After Myanmar’s ambassador to Bangladesh, U Aung Kyaw Moe, was summoned for the third time on Sunday, Bangladesh’s Ministry of Foreign Affairs said in a press release: “During the meeting, the ambassador was also told that such activities are of grave threat to the safety and security of peace-loving people, a violation of the border agreement between Bangladesh and Myanmar and contrary to the relationship of good neighbors”.
On Saturday morning, Myanmar military aircraft fired at least two rockets into a hilly area at Tamru in the Ghumdhum area of Naikhyangchhari Upazila in the Chattogram hill district of Bandarban, some six kilometres from Rohingya refugee camps in Cox’s Bazar, according to Bandarban police and civil administration officials.
There was no record of Myanmar’s violation of Bangladeshi airspace on Saturday, while Bandarban district police superintendent Tarikul Islam said no causalities were reported. However, at least two Myanmar fighter jets and two military helicopters were operating on Saturday along the frontier between Myanmar and Bangladesh around border posts 40 and 41.
The jets fired about eight rockets while the choppers fired over 30, said Bandarban police officials.
Two of the rockets exploded some 120 metres inside Bangladesh territory, the Bandarban police chief said.
On Monday morning, Ghumdhum Union Council chairman Jahangir Aziz told The Irrawaddy that the situation has been normal since Sunday morning.
Myanmar’s ambassador to Bangladesh was previously summoned to the foreign ministry in the capital Dhaka on August 21 and August 28, and was given letters of protest conveying Bangladesh’s grave concerns over air and artillery strikes landing in Bangladesh territory.
Bangladesh’s embassy in Yangon has also stressed their concern over the incidents with Myanmar’s Ministry of Foreign Affairs, stated Bangladesh’s foreign ministry.
Myanmar’s embassy in Dhaka has yet to respond to a request for a comment from The Irrawaddy.
Retired Lieutenant General Mahfuzur Rahman, a former principal staff officer of the Bangladesh armed forces, has been observing the situation along the Myanmar-Bangladesh border for many years. He told The Irrawaddy that the failure of the repeated summons of Myanmar’s ambassador to halt the air and artillery strikes indicated that Myanmar’s military regime doesn’t care about the violations of Bangladesh’s territory and air space.

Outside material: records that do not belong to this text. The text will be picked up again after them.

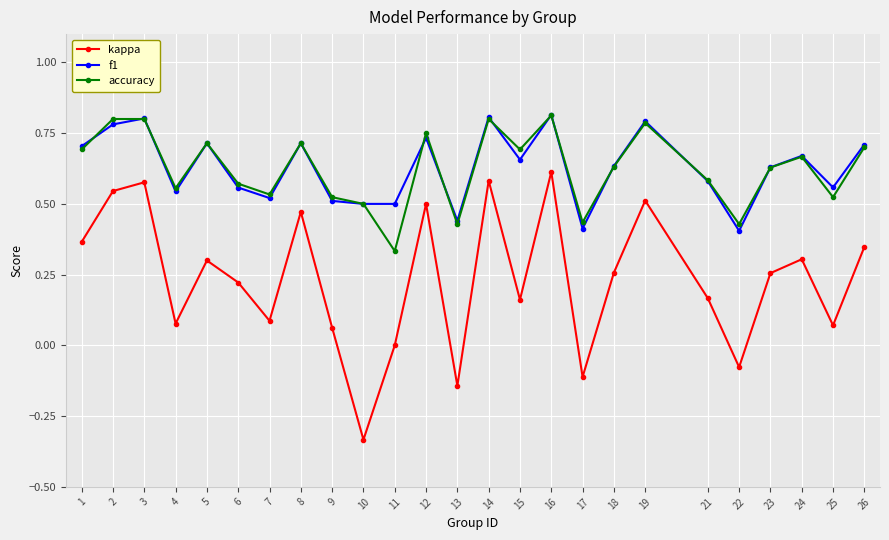

Is the value of kappa at 18 greater than the value of f1 at 10?

No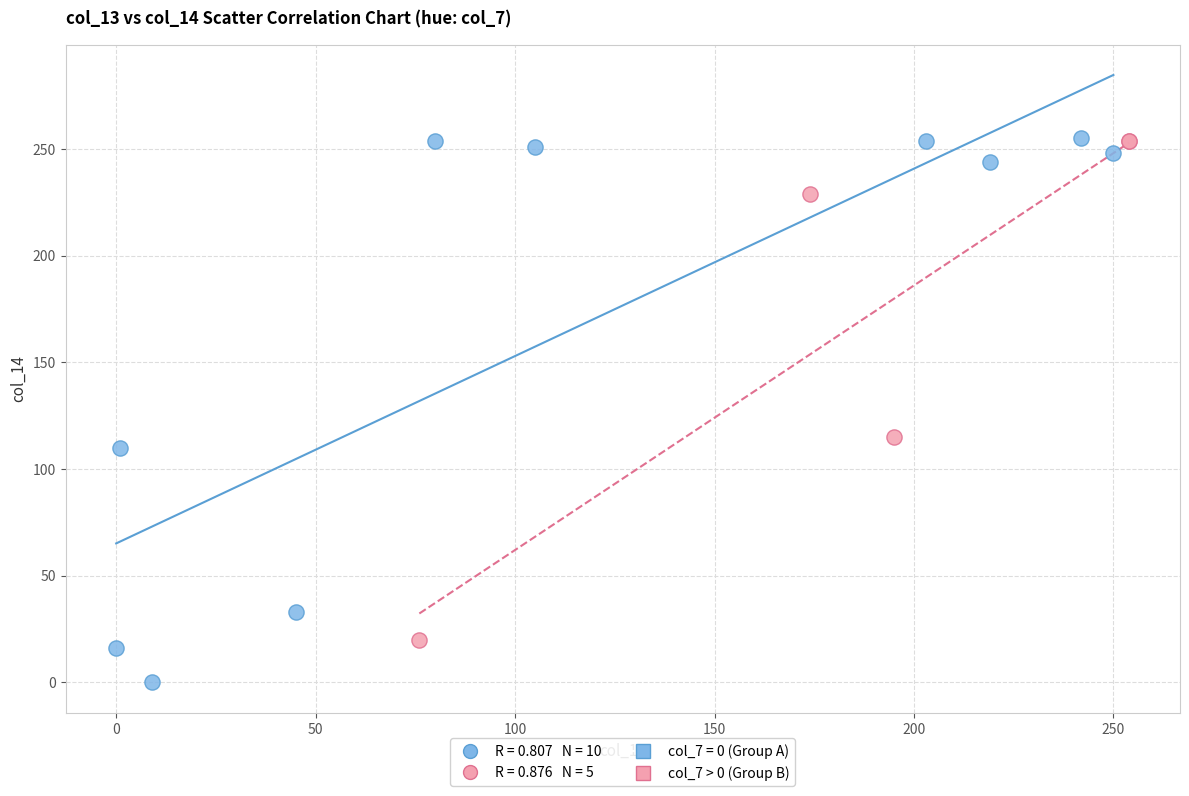

Which series reaches the minimum Y coordinate?

col_7 = 0 (Group A)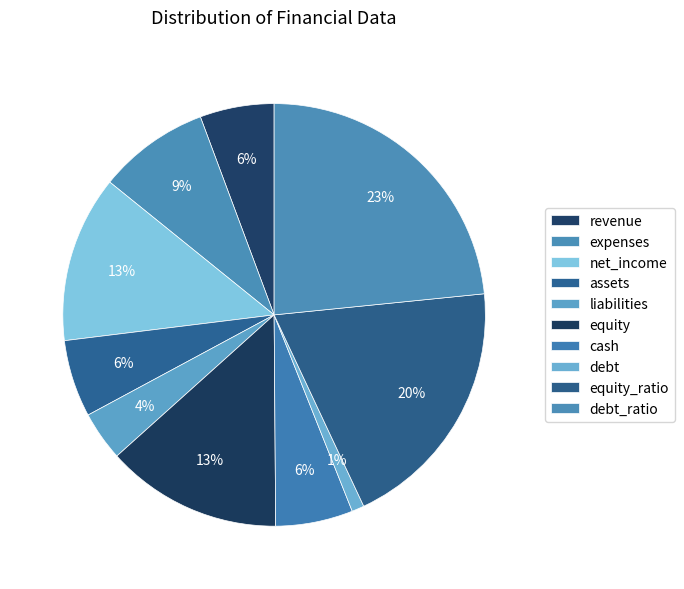

True or false: debt_ratio accounts for 31% of the total.

False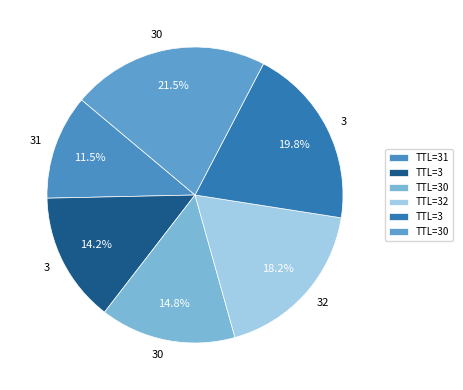

How many segments does this pie chart have?

6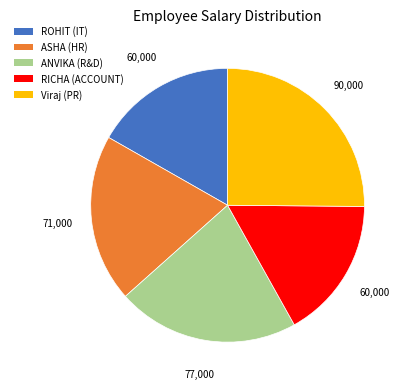

Which has a higher value, ASHA (HR) or RICHA (ACCOUNT)?

ASHA (HR)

Lt-Gen. Mahfuzur Rahman described the air and artillery strikes as “calculated provocation”, with Myanmar’s military regime very much aware that there is no political will in Bangladesh for a military response to the crisis.
Altaf Parvej, a Bangladesh-based South Asian researcher, told The Irrawaddy that Myanmar has asked Bangladesh not to shelter any AA fighters on its territory, whether formally or informally.
Although there is no evidence that Bangladesh is harboring AA fighters, the porous nature of the Myanmar-Bangladesh border means that it is possible that AA fighters have trespassed into Bangladesh.
Since Saturday’s incident, Bangladesh’s foreign minister AK Abdul Momen said that no matter how much Myanmar continues its provocation, Bangladesh will not allow anyone to cross the border.
He added that Border Guard Bangladesh (BGB) has been put on alert so that no one from Myanmar can enter.
At the end of August, Bangladesh’s home minister Asaduzzaman Khan told the Dhaka-based New Age newspaper that the Myanmar military often carries out operations to chase rebels into Bangladesh and that there was no major impact from such incidents. He added that the official position of the Bangladesh government is not to harbour insurgents from neighboring countries.
On August 24, BGB director general Major General Shakil Ahmed visited the border to inspect operations, training and administrative activities of BGB personnel in the Teknaf and Hnila areas of Cox’s Bazar.